DOCUMENT EXTRACT:
>>>
Pharmacologic inhibition of Rab5 restores cellular phenotypes associated with loss of HD-PTP. Representative micrographs of WT and HD-PTP KO iMEFs stained for (A) ubiquitin and (B) Rab5 following the immunofluorescence protocol with digitonin permeabilization. Dashed line represents cell outline, generated using phalloidin staining. iMEFs in suspension, stained following same protocol as for the micrographs, were quantified by flow cytometry for (C) ubiquitin and (D) Rab5. Each dot represents average of n=3 technical replicates, n=3 experimental replicates. *P<0.05; **P<0.01 (two-tailed paired t-test). (E) Example micrographs of iMEFs stained by immunofluorescence for LAMP1 (magenta) and NPC1 (green) following overnight incubation with 40 μM NAP. Dashed line represents cell outline, generated using phalloidin staining. (F) Quantification of NPC1 overlap with LAMP1, done in FIJI software, following NAP incubation. n=60 cells across n=3 experimental replicates matched by color, with experimental mean outlined in black. A two-way ANOVA on experimental means revealed no significant differences. (G) iMEFs incubated with either 0 or 40 μM NAP overnight and serum starved for 2 h prior to treatment with 100 ng/ml EGF for 0 and 10 min. Cells then stained for pERK and assessed by flow cytometry as in the Materials and Methods. Bars represent fold increase in pERK from 0 to 10 min. Each dot represents average of n=3 technical replicates, n=3 experimental replicates. *P<0.05; **P<0.01; ***P<0.005; ****P<0.001; ns, not significant (two-way ANOVA followed by Tukey test). All error bars presented as mean±s.e.m. Scale bars: 10 μm.

Fig. 7.

Proposed model of HD-PTP in adipose tissue homeostasis. Ptpn23^H/H mice display lipodystrophy, defined as a decrease in mass of all WAT, and characterized by decreased RTK and insulin receptor signaling. In vitro, Ptpn23 KO iMEFs display decreased EGFR activation and an imbalance in cellular cholesterol distribution towards endosomal compartments. We propose this is due to a decrease in Lys–ER contact site formation and mislocalization of cholesterol transport proteins away from the lysosome, therefore limiting cholesterol transfer to the ER for redistribution through the cell. Accumulation of endosomal Rab5 may be upstream of the cholesterol transport defect, as inhibition of Rab5 by NAP rescues HD-PTP phenotypes. Figure created with BioRender.com.
<<<
RECORDS PROVIDED:
>>>
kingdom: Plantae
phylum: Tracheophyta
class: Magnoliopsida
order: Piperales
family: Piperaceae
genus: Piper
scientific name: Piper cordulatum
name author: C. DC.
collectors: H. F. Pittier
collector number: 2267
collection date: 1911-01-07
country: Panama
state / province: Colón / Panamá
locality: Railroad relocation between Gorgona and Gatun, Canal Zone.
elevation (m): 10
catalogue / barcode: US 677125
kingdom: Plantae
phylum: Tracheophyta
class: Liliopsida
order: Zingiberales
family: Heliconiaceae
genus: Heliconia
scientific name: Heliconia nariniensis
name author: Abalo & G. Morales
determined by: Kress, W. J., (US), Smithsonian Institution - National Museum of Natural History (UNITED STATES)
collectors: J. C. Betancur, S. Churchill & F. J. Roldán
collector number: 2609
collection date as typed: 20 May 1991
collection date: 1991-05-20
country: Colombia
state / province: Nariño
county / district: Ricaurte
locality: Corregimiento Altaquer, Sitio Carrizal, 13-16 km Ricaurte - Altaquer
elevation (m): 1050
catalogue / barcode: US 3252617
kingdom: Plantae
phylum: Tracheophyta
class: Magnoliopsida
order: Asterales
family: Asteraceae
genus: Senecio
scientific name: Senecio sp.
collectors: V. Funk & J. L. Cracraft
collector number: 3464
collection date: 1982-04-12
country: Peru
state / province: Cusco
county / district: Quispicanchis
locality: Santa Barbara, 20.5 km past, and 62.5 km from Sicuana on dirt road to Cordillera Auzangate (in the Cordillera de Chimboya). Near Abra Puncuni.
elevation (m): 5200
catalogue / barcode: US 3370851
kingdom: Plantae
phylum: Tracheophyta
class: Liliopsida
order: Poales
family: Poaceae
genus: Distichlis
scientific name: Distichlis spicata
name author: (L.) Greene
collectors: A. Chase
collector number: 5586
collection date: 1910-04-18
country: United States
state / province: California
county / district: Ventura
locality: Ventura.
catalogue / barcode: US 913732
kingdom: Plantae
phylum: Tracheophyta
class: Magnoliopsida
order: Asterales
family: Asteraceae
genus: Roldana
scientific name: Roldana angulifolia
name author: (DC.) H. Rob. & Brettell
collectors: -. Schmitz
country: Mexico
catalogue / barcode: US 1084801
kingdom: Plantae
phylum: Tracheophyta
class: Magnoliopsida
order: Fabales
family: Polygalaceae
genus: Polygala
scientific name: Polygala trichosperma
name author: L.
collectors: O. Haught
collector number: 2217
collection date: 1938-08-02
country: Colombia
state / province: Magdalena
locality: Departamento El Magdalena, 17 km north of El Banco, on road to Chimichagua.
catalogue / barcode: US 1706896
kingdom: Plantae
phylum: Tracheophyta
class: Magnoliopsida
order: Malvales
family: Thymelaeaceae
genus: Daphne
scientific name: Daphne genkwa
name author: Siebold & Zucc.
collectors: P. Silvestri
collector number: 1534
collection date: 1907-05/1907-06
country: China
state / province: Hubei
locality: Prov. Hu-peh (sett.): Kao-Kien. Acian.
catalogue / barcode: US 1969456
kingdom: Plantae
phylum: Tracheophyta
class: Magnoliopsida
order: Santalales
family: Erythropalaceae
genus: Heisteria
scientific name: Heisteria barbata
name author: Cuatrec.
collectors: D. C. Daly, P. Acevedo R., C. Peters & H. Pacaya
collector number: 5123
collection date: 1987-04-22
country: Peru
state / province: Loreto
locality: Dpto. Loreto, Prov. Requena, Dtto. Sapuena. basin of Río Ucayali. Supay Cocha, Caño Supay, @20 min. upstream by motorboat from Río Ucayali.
<<<
EXERCISE AIM: From the HD-PTP figure captions, copy the passage starting at "Proposed model of" and ending at "created with BioRender.com.".

TASK OUTPUT:
Proposed model of HD-PTP in adipose tissue homeostasis. Ptpn23^H/H mice display lipodystrophy, defined as a decrease in mass of all WAT, and characterized by decreased RTK and insulin receptor signaling. In vitro, Ptpn23 KO iMEFs display decreased EGFR activation and an imbalance in cellular cholesterol distribution towards endosomal compartments. We propose this is due to a decrease in Lys–ER contact site formation and mislocalization of cholesterol transport proteins away from the lysosome, therefore limiting cholesterol transfer to the ER for redistribution through the cell. Accumulation of endosomal Rab5 may be upstream of the cholesterol transport defect, as inhibition of Rab5 by NAP rescues HD-PTP phenotypes. Figure created with BioRender.com.